Ronnie’s List

Well, we all know I love Ronnie. He’s the first politician that I’ve teared up thinking about after he died. That means that I’m going to honor him the best way I know, but giving you 10 fun facts about Ronnie.

  • 10. Secretly hated Bonzo, like any fine American, for being a degenerate heathen monkey.
  • 9. Peed on the Berlin wall.
  • 8. Once tried to wipe that thing off of Gorbachev’s head.
  • 7. Most of the 80’s defecit was from the bills paid to tattoo it back on.
  • 6. Had the first Dr. Stangelove style warroom built in the Pentagon. (No, really.
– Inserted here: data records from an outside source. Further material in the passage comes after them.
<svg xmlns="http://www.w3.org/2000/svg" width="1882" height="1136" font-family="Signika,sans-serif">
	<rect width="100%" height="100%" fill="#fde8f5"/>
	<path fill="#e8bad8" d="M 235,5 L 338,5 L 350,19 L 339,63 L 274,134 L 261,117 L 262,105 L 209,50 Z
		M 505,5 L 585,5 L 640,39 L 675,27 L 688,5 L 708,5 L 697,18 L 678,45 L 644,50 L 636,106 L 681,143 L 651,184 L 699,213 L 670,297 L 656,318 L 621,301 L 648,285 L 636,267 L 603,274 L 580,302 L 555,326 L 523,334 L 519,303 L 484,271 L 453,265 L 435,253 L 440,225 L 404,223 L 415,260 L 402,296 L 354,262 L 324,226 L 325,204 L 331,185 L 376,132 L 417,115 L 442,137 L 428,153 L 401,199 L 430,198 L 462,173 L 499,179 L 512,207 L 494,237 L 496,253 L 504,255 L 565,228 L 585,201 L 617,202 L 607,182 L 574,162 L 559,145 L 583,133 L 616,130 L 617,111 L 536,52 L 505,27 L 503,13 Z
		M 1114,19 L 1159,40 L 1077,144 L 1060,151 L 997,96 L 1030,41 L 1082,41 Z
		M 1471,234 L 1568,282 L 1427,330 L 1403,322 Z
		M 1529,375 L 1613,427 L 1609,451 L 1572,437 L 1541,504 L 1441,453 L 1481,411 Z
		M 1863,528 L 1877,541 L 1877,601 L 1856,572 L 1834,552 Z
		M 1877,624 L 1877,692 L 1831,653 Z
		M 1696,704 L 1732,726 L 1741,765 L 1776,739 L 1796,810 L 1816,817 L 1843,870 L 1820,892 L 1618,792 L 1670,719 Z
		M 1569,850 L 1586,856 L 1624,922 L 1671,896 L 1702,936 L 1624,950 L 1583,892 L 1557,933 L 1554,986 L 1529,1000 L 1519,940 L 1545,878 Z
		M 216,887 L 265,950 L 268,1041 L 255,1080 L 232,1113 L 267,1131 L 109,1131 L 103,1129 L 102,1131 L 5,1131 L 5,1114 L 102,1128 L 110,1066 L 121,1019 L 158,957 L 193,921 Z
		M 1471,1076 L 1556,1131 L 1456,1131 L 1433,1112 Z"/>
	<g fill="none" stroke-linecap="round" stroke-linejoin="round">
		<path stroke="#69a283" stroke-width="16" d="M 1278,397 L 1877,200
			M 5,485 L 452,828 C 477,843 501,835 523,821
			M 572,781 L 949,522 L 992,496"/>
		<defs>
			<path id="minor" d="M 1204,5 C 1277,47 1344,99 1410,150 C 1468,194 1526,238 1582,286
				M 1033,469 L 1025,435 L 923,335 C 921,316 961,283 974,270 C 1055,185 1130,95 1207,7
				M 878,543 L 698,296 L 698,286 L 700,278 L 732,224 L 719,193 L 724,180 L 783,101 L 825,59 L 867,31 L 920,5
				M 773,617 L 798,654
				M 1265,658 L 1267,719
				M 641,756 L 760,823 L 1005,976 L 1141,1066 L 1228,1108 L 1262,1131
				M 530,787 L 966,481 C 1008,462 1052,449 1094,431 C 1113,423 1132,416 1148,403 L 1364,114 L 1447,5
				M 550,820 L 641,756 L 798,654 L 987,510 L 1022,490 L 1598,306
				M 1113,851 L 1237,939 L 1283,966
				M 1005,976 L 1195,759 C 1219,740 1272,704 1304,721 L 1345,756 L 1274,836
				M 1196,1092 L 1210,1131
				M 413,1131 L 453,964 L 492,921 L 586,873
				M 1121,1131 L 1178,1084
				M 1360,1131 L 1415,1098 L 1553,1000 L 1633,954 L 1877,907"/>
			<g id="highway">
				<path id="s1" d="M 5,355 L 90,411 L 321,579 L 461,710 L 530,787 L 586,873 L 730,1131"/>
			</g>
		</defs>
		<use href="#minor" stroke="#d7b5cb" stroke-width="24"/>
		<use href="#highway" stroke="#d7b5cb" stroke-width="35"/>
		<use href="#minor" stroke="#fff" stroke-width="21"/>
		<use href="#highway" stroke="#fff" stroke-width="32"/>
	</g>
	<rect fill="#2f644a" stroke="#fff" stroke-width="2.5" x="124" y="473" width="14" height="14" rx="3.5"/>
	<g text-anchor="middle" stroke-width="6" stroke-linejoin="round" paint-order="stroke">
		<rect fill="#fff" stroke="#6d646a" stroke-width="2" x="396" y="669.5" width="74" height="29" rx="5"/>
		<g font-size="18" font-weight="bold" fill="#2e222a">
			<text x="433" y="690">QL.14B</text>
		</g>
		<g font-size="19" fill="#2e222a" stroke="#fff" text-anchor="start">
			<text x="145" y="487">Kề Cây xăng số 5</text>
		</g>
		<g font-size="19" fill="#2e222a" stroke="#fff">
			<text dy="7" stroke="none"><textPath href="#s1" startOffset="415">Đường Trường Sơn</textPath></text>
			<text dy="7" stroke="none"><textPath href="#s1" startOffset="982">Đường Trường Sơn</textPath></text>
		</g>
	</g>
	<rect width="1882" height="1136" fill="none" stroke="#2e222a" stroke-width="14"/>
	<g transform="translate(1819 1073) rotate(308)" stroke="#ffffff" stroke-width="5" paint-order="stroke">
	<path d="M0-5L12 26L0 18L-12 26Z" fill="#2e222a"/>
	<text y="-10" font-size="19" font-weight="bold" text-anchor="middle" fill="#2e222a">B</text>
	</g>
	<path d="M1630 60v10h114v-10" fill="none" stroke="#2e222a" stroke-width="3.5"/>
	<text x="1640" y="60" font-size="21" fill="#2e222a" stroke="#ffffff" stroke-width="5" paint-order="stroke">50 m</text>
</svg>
That one is true.)
  • 5. Thought the Spittin’ Image puppet of him was a Commie clone sent to replace him and had it assassinated.
  • 4. Offered to take payment for the weapons to the Contras in tasty, tasty tacos rather than cocaine, but the Contras refused.
  • 3. Once tried to a couple of nuclear missiles on Cuba as a goof but was scolded by Nancy for wasting government missiles when he had perfectly good missiles back at the ranch.
  • 2. Was first an actor in action movies and then Governer of California, a feat likely to never be dupl… shit.
  • 1. He’s getting John Kerry to shut the hell up for a week.


  1. Drumwaster says:

    I’m not so sure about # 2, because Ah-nuld was born in Austria. Article 2, Section 1 would have to be Amended, and I doubt that Ah-nuld has that much pull, former Mr. Universe or no…

  2. The Sicilian says:

    2. That was good coffee until it went all over the keyboard. Good one.

  3. Kevin Baker says:

    Just one thing: Kerry’s shutting up for a week, and he’s using Ronnie’s death as the excuse, but I’m agreeing with Limbaugh on this one. The more Kerry keeps his mouth shut, the better his campaign does.

  4. Neil says:

    Hey, I remember when that “Spittin’ Image” puppet was gunned down. Wow, that explains a lot.